Output all of the data exactly, keeping any images out of the copy.

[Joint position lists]
************
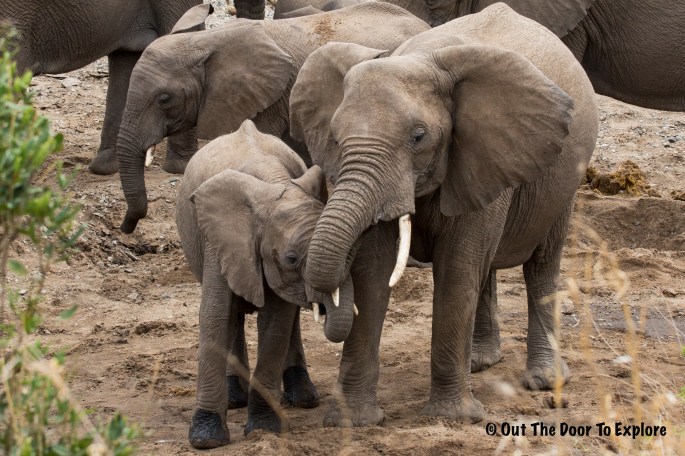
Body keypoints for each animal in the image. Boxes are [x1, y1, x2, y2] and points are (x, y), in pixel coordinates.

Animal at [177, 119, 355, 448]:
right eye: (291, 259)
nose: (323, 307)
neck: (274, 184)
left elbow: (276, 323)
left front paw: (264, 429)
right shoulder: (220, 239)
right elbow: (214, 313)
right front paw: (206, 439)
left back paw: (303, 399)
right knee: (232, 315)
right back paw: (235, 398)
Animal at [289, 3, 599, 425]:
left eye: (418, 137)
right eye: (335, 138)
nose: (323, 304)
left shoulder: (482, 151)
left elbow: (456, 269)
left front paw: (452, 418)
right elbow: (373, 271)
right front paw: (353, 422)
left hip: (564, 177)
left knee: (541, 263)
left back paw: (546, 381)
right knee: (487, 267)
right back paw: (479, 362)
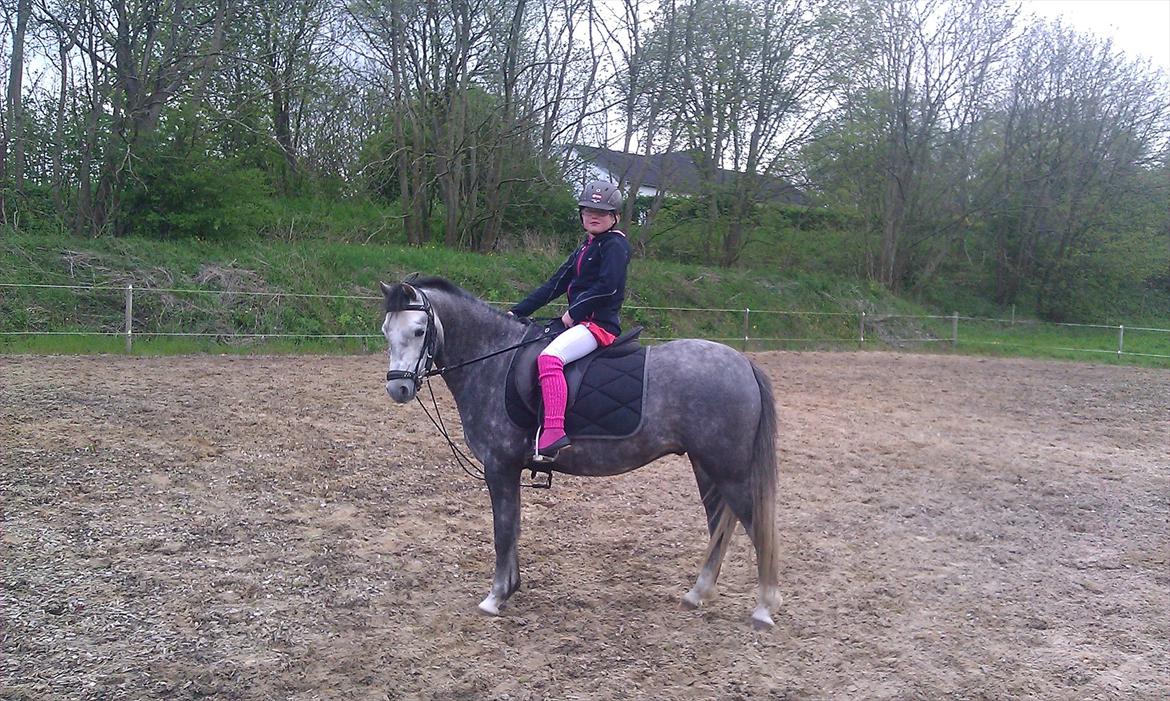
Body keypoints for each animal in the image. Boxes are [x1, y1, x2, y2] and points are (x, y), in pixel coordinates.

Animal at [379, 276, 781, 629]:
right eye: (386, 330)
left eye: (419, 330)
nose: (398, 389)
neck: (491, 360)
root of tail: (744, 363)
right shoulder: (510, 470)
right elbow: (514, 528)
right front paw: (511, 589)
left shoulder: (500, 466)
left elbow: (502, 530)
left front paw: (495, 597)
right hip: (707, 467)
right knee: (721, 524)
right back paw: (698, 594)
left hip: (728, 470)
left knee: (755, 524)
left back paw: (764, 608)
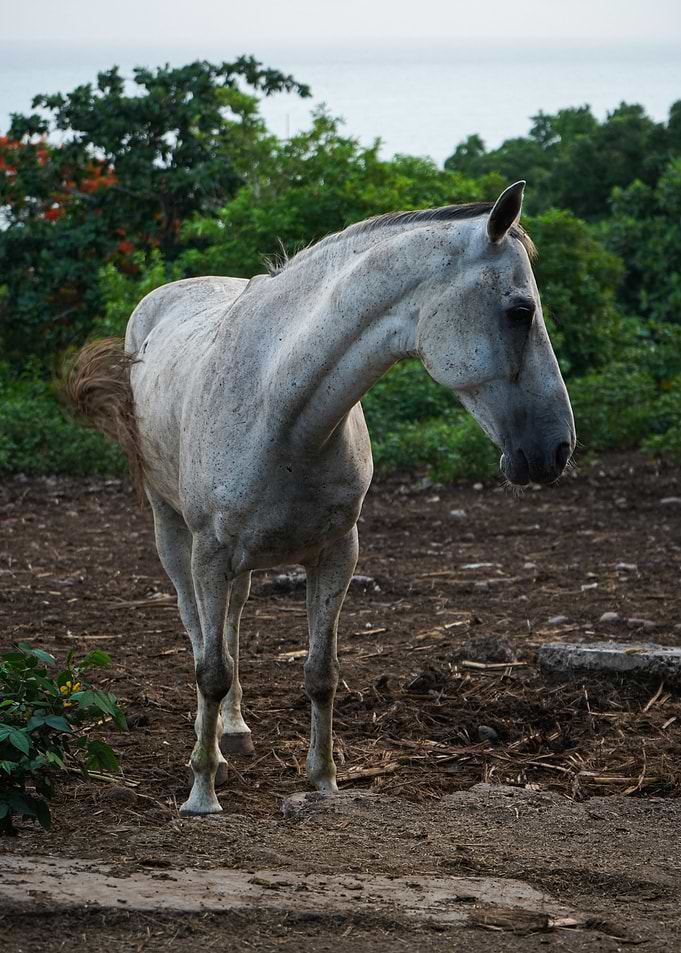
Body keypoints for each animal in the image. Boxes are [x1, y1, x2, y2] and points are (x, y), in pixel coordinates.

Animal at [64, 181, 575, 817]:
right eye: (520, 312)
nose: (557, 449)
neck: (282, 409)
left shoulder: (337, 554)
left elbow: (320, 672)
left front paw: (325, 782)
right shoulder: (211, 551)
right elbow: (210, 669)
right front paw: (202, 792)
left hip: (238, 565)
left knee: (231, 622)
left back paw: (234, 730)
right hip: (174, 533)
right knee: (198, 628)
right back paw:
************
## [ANSWER TO THE PROBLEM]
Body keypoints for each animal in the image. Boxes are [x1, y1, x2, y2] and points are (x, y), in pixel coordinates.

Animal at [177, 119, 355, 448]:
right eye: (291, 259)
nose: (323, 307)
neck: (274, 184)
left elbow: (276, 323)
left front paw: (264, 429)
right shoulder: (220, 239)
right elbow: (214, 313)
right front paw: (206, 439)
left back paw: (303, 399)
right knee: (232, 315)
right back paw: (235, 398)
Animal at [289, 3, 599, 425]:
left eye: (418, 137)
right eye: (335, 138)
nose: (323, 304)
left shoulder: (482, 151)
left elbow: (456, 269)
left front paw: (452, 418)
right elbow: (373, 271)
right front paw: (353, 422)
left hip: (564, 177)
left knee: (541, 263)
left back paw: (546, 381)
right knee: (487, 267)
right back paw: (479, 362)
Body keypoints for each animal in the image. Boxes are [x1, y1, x2, y2] and points are (x, y), in pixel coordinates.

Animal at [379, 276, 781, 629]:
right eye: (386, 330)
left eye: (419, 330)
nose: (398, 389)
neck: (491, 360)
root of tail: (744, 363)
right shoulder: (510, 470)
right elbow: (514, 528)
right front paw: (511, 589)
left shoulder: (500, 466)
left elbow: (502, 530)
left front paw: (495, 597)
right hip: (707, 467)
right knee: (721, 524)
right back paw: (698, 594)
left hip: (728, 470)
left knee: (755, 524)
left back paw: (764, 608)
Body keypoints for each animal in the image. Boxes are [x1, y1, x2, y2] and points are (x, y), in pixel coordinates.

Animal at [64, 181, 575, 817]:
right eye: (520, 312)
nose: (557, 449)
neck: (282, 409)
left shoulder: (337, 554)
left elbow: (320, 672)
left front paw: (325, 782)
right shoulder: (211, 551)
right elbow: (210, 669)
right front paw: (202, 792)
left hip: (238, 565)
left knee: (231, 622)
left back paw: (234, 730)
right hip: (174, 533)
right knee: (198, 628)
right back paw:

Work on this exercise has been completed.